1.6.2. Le présent du carrefour : effacement de la chronologie et attestation du « je ».

Avec Sabine, Habel vit dans un état d’étonnement où la communication avec l’autre se passe uniquement par le corps. Dans cette impossibilité de la parole, Habel est à la recherche, et dans l’attente, de la survenue des noms qui lui diraient sa propre histoire. Le premier de ces noms inconnus est Eric Merrain, alias la Dame de la Merci, (le Vieux) dont il apprend la mort par un journal. Donc au moment où il est avec Sabine, le Vieux est mort, mais nous ne savons pas depuis quand Habel ne le rencontre plus, ni à quelle époque de la relation avec Sabine Habel apprend son suicide. L’effacement de la chronologie laisse la place au temps d’un présent continu du je. La nouvelle de la mort de l’écrivain engendre en fait le surgissement du je de Habel qui énonce sa nouvelle position de pure voix au milieu d’un carrefour, où il se rend pour attendre pendant dix soirs le re-surgissement des événements qui ont décidé de sa vie.

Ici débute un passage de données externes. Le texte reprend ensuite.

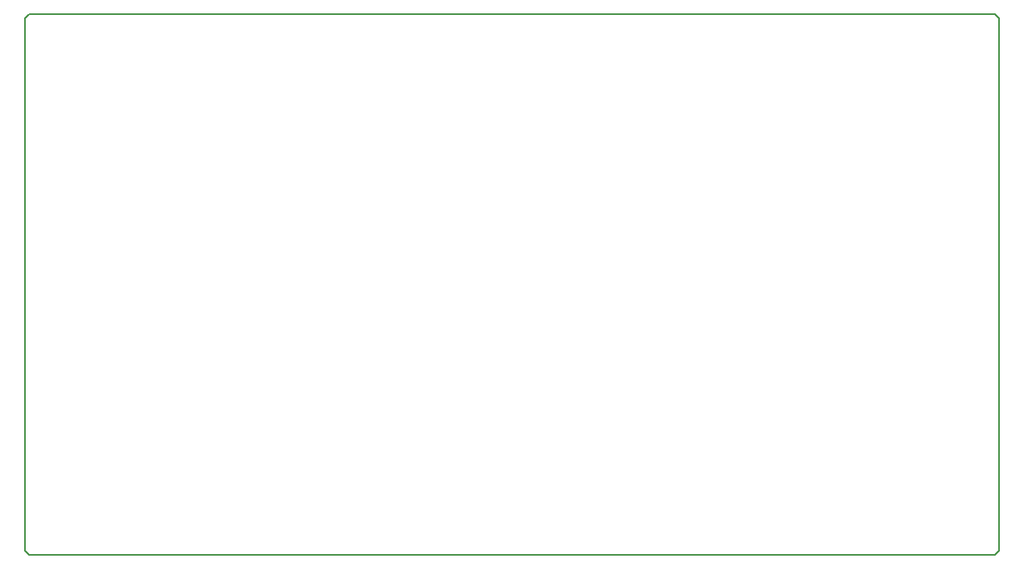
<source format=gm1>
G04 #@! TF.GenerationSoftware,KiCad,Pcbnew,7.0.5*
G04 #@! TF.CreationDate,2023-11-17T20:36:03+09:00*
G04 #@! TF.ProjectId,Sawareru_v4,53617761-7265-4727-955f-76342e6b6963,0.3.0*
G04 #@! TF.SameCoordinates,PX2faf080PY6422c40*
G04 #@! TF.FileFunction,Profile,NP*
%FSLAX46Y46*%
G04 Gerber Fmt 4.6, Leading zero omitted, Abs format (unit mm)*
G04 Created by KiCad (PCBNEW 7.0.5) date 2023-11-17 20:36:03*
%MOMM*%
%LPD*%
G01*
G04 APERTURE LIST*
G04 #@! TA.AperFunction,Profile*
%ADD10C,0.200000*%
G04 #@! TD*
G04 APERTURE END LIST*
D10*
X0Y54600000D02*
X400000Y55000000D01*
X98600000Y0D02*
X400000Y0D01*
X400000Y55000000D02*
X98600000Y55000000D01*
X98600000Y55000000D02*
X99000000Y54600000D01*
X0Y400000D02*
X0Y54600000D01*
X0Y400000D02*
X400000Y0D01*
X99000000Y54600000D02*
X99000000Y400000D01*
X99000000Y400000D02*
X98600000Y0D01*
M02*

</source>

Bien qu’au début des chapitres Habel donne des indications temporelles, à partir du premier souvenir les marques du temps s’inscrivent dans une logique sauvage où le sens est enfoui dans la stratification des événements. Le resurgissement du moment où il a manqué sa mort est le premier de la suite de flash-back qu’il va avoir au carrefour. La construction narrative de cet épisode est emblématique de ce procédé de mise en abîme des événements. Le temps de la narration passe du présent au passé simple, pour revenir au présent quand des mots du vieil écrivain affleurent à la surface de l’esprit de Habel tout en superposant ainsi l’effet de son discours sur le protagoniste au récit de l’accident. Ce présent affirme la permanence des discours de l’écrivain, mais aussi de l’événement qui est doublement emboîté dans le passé. Habel revit en fait l’épisode de la voiture qui a failli le tuer, se souvient des mots de l’écrivain et il ressent l’arrivée du choc de l’accident, qui n’a pas eu lieu dans son passé, comme s’il s’agissait de l’arrivée de l’effet des mots du Vieux sur lui.

‘« Il se disait, Habel, il était en train de répéter : ce n’est qu’un salaud (…). Et soudain tout s’ébranla en lui. Soudain tout se cogna comme si cette bête de voiture s’était finalement décidée à lui rentrer dedans. Tout se heurta comme si le choc qu’il n’avait pas éprouvé quelques secondes plus tôt, retardé, venait de l’atteindre. Il le crut vraiment. Il se dit : je l’encaisse maintenant ; il n’aura pas été perdu », (25-26).’

Dans la phrase « Tout s’ébranla en lui » le passé simple laisse croire que cette perception arrive dans le moment où il a failli trouver la mort – inscrit dans son passé – et qu’il est en train de revivre. Donc si le choc correspond plus à l’effet des mots du Vieux qu’à l’accident, cet effet aussi est inscrit dans un passé lointain qui empêche de situer le « maintenant », le moment dans lequel Habel assume l’événement (ce que lui est arrivé), toujours inscrit dans un décalage : quelques secondes plus tôt, ou un moment avant. 35 Ce temps « sans place » renvoie au contexte historique dans lequel la migration de Habel est inscrite. Dans l’épisode de l’accident Khair-Eddine a vu la possible exemplification d’un acte de racisme : « s’est-il agi d’un acte gratuit de raciste ? Cela n’est pas dit mais cela est presque perceptible ». 36 Au début des années 70 la France a connu un nombre considérable de meurtres ou actes de violence gratuite contre les immigrés maghrébins. L’effet des mots du Vieux vient se greffer sur ce renvoi contextuel faisant passer la dimension « épisodique » à une dimension historique postcoloniale. Le roman énonce ainsi l’Histoire sous la forme d’un temps qui n’arrive pas à trouver sa place et, comme tout migrant, erre dans la narration. Le souvenir de chacun des épisodes qui constitue l’histoire, ressurgit en fait à plusieurs moments dans le récit ainsi que les décalages entre l’ordre de l’histoire et celui du récit 37 .

Si « ce qui s’est passé » est aussi la mort effleurée, qui renvoie au contexte de violence raciste, son récit n’est possible qu’après la mort du vieil écrivain, un récit qui atteste de l’existence d’un « je » qui a vécu cet événement.

Notes
35.

On verra de plus près la construction du temps de l’événement dans le chapitre 4. Il faut noter ici que soudain - marque qui fait apparaître l’événement - ne suffit pas à contenir tous les événements qui se superposent.

36.

Khair-Eddine, Mohammed, op. cit.

37.

Nous renvoyons pour une meilleur visibilité aux grilles en annexe : « grille épisode » et « grille segments ».